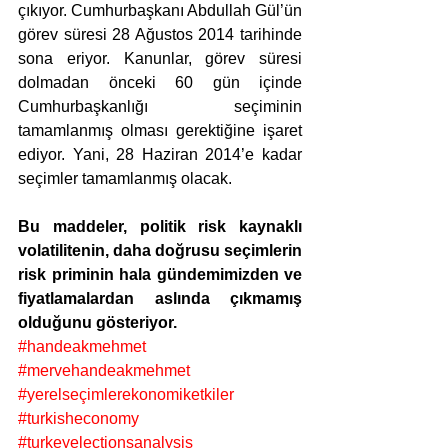
çıkıyor. Cumhurbaşkanı Abdullah Gül’ün 
görev süresi 28 Ağustos 2014 tarihinde 
sona eriyor. Kanunlar, görev süresi 
dolmadan önceki 60 gün içinde 
Cumhurbaşkanlığı seçiminin 
tamamlanmış olması gerektiğine işaret 
ediyor. Yani, 28 Haziran 2014’e kadar 
seçimler tamamlanmış olacak.
Bu maddeler, politik risk kaynaklı 
volatilitenin, daha doğrusu seçimlerin 
risk priminin hala gündemimizden ve 
fiyatlamalardan aslında çıkmamış 
olduğunu gösteriyor.
#handeakmehmet
#mervehandeakmehmet
#yerelseçimlerekonomiketkiler
#turkisheconomy
#turkeyelectionsanalysis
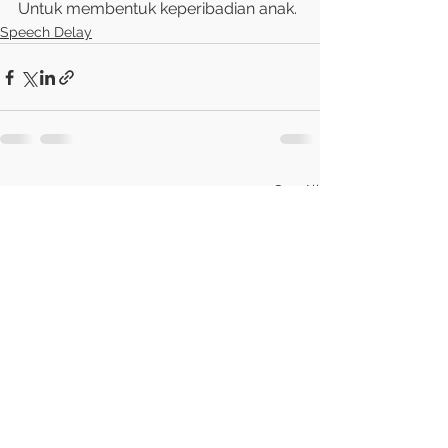
Untuk membentuk keperibadian anak.
Speech Delay
See All
Recent Posts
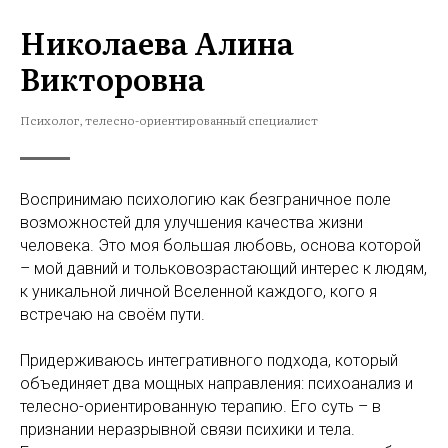
Николаева Алина
Викторовна
Психолог, телесно-ориентированный специалист
Воспринимаю психологию как безграничное поле
возможностей для улучшения качества жизни
человека. Это моя большая любовь, основа которой
– мой давний и тольковозрастающий интерес к людям,
к уникальной личной Вселенной каждого, кого я
встречаю на своём пути.
Придерживаюсь интегративного подхода, который
объединяет два мощных направления: психоанализ и
телесно-ориентированную терапию. Его суть – в
признании неразрывной связи психики и тела.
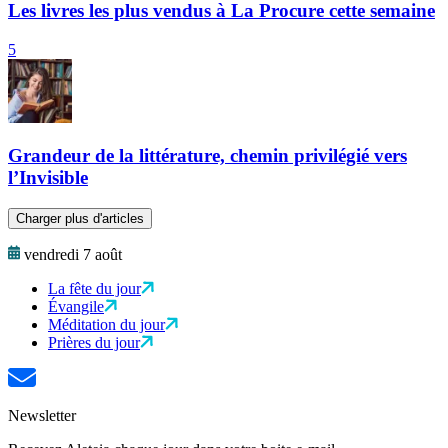
Les livres les plus vendus à La Procure cette semaine
5
Grandeur de la littérature, chemin privilégié vers
l’Invisible
Charger plus d'articles
vendredi 7 août
La fête du jour
Évangile
Méditation du jour
Prières du jour
Newsletter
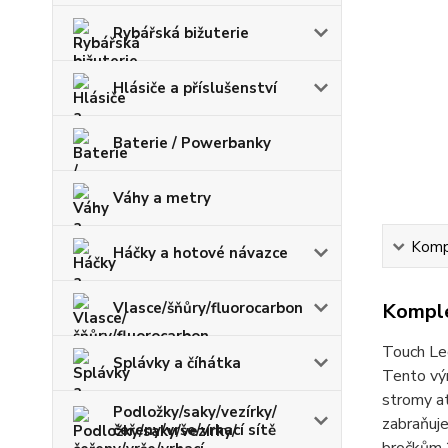
Rybářská bižuterie
Hlásiče a příslušenství
Baterie / Powerbanky
Váhy a metry
Kompl
Háčky a hotové návazce
Vlasce/šňůry/fluorocarbon
Komple
Touch Led
Splávky a číhátka
Tento výr
stromy at
Podložky/saky/vezírky/
zabraňuje
čeřeny/vrše/vrhací sítě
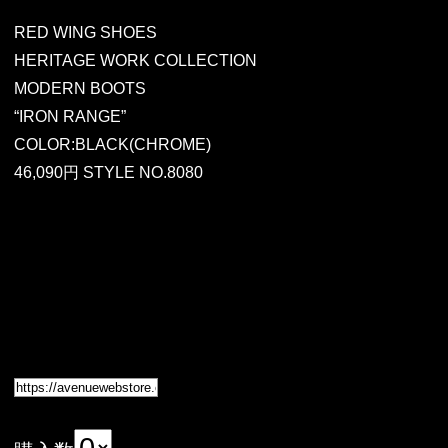
RED WING SHOES
HERITAGE WORK COLLECTION
MODERN BOOTS
“IRON RANGE”
COLOR:BLACK(CHROME)
46,090円 STYLE NO.8080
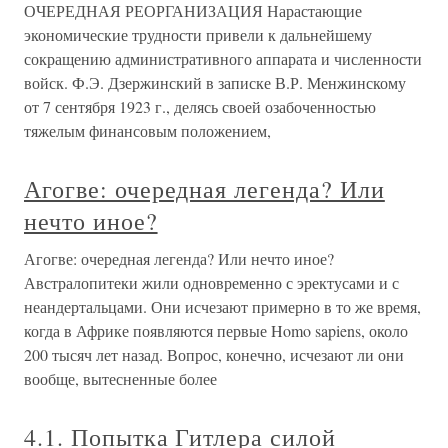
ОЧЕРЕДНАЯ РЕОРГАНИЗАЦИЯ Нарастающие
экономические трудности привели к дальнейшему
сокращению административного аппарата и численности
войск. Ф.Э. Дзержинский в записке В.Р. Менжинскому
от 7 сентября 1923 г., делясь своей озабоченностью
тяжелым финансовым положением,
Агогве: очередная легенда? Или
нечто иное?
Агогве: очередная легенда? Или нечто иное?
Австралопитеки жили одновременно с эректусами и с
неандертальцами. Они исчезают примерно в то же время,
когда в Африке появляются первые Homo sapiens, около
200 тысяч лет назад. Вопрос, конечно, исчезают ли они
вообще, вытесненные более
4.1. Попытка Гитлера силой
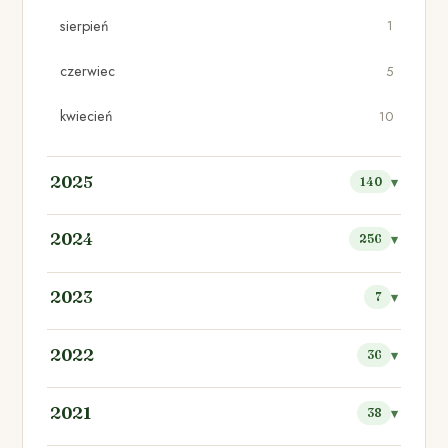
sierpień
1
czerwiec
5
kwiecień
10
2025
140
2024
256
2023
7
2022
36
2021
38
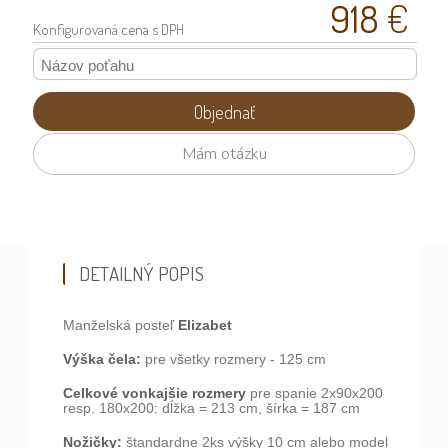
918
€
Konfigurovaná
cena s DPH
Objednať
Mám otázku
DETAILNÝ POPIS
Elizabet
Manželská posteľ
Výška čela:
pre všetky rozmery - 125 cm
Celkové vonkajšie rozmery
pre spanie 2x90x200
resp. 180x200: dĺžka = 213 cm, šírka = 187 cm
Nožičky:
štandardne 2ks výšky 10 cm alebo model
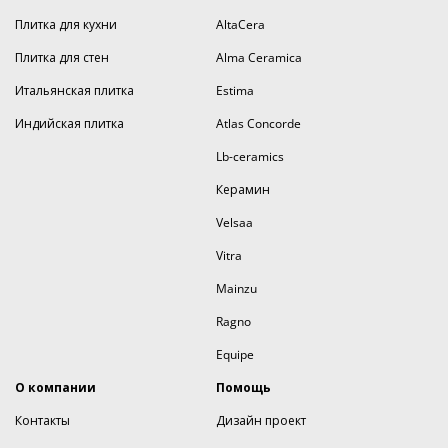
Плитка для кухни
AltaCera
Плитка для стен
Alma Ceramica
Итальянская плитка
Estima
Индийская плитка
Atlas Concorde
Lb-ceramics
Керамин
Velsaa
Vitra
Mainzu
Ragno
Equipe
О компании
Помощь
Контакты
Дизайн проект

※

# Your instructions:
All of the records above must be copied exactly, except for the pictures.

# Task output:
çıkıyor. Cumhurbaşkanı Abdullah Gül’ün 
görev süresi 28 Ağustos 2014 tarihinde 
sona eriyor. Kanunlar, görev süresi 
dolmadan önceki 60 gün içinde 
Cumhurbaşkanlığı seçiminin 
tamamlanmış olması gerektiğine işaret 
ediyor. Yani, 28 Haziran 2014’e kadar 
seçimler tamamlanmış olacak.
Bu maddeler, politik risk kaynaklı 
volatilitenin, daha doğrusu seçimlerin 
risk priminin hala gündemimizden ve 
fiyatlamalardan aslında çıkmamış 
olduğunu gösteriyor.
#handeakmehmet
#mervehandeakmehmet
#yerelseçimlerekonomiketkiler
#turkisheconomy
#turkeyelectionsanalysis
Untuk membentuk keperibadian anak.
Speech Delay
See All
Recent Posts
Николаева Алина
Викторовна
Психолог, телесно-ориентированный специалист
Воспринимаю психологию как безграничное поле
возможностей для улучшения качества жизни
человека. Это моя большая любовь, основа которой
– мой давний и тольковозрастающий интерес к людям,
к уникальной личной Вселенной каждого, кого я
встречаю на своём пути.
Придерживаюсь интегративного подхода, который
объединяет два мощных направления: психоанализ и
телесно-ориентированную терапию. Его суть – в
признании неразрывной связи психики и тела.
Les livres les plus vendus à La Procure cette semaine
5
Grandeur de la littérature, chemin privilégié vers
l’Invisible
Charger plus d'articles
vendredi 7 août
La fête du jour
Évangile
Méditation du jour
Prières du jour
Newsletter
Rybářská bižuterie
Hlásiče a příslušenství
Baterie / Powerbanky
Váhy a metry
Kompl
Háčky a hotové návazce
Vlasce/šňůry/fluorocarbon
Komple
Touch Led
Splávky a číhátka
Tento výr
stromy at
Podložky/saky/vezírky/
zabraňuje
čeřeny/vrše/vrhací sítě
RED WING SHOES
HERITAGE WORK COLLECTION
MODERN BOOTS
“IRON RANGE”
COLOR:BLACK(CHROME)
46,090円 STYLE NO.8080
ОЧЕРЕДНАЯ РЕОРГАНИЗАЦИЯ Нарастающие
экономические трудности привели к дальнейшему
сокращению административного аппарата и численности
войск. Ф.Э. Дзержинский в записке В.Р. Менжинскому
от 7 сентября 1923 г., делясь своей озабоченностью
тяжелым финансовым положением,
Агогве: очередная легенда? Или
нечто иное?
Агогве: очередная легенда? Или нечто иное?
Австралопитеки жили одновременно с эректусами и с
неандертальцами. Они исчезают примерно в то же время,
когда в Африке появляются первые Homo sapiens, около
200 тысяч лет назад. Вопрос, конечно, исчезают ли они
вообще, вытесненные более
4.1. Попытка Гитлера силой
sierpień
1
czerwiec
5
kwiecień
10
2025
140
2024
256
2023
7
2022
36
2021
38
918
€
Konfigurovaná
cena s DPH
Objednať
Mám otázku
DETAILNÝ POPIS
Elizabet
Manželská posteľ
Výška čela:
pre všetky rozmery - 125 cm
Celkové vonkajšie rozmery
pre spanie 2x90x200
resp. 180x200: dĺžka = 213 cm, šírka = 187 cm
Nožičky:
štandardne 2ks výšky 10 cm alebo model
Плитка для кухни
AltaCera
Плитка для стен
Alma Ceramica
Итальянская плитка
Estima
Индийская плитка
Atlas Concorde
Lb-ceramics
Керамин
Velsaa
Vitra
Mainzu
Ragno
Equipe
О компании
Помощь
Контакты
Дизайн проект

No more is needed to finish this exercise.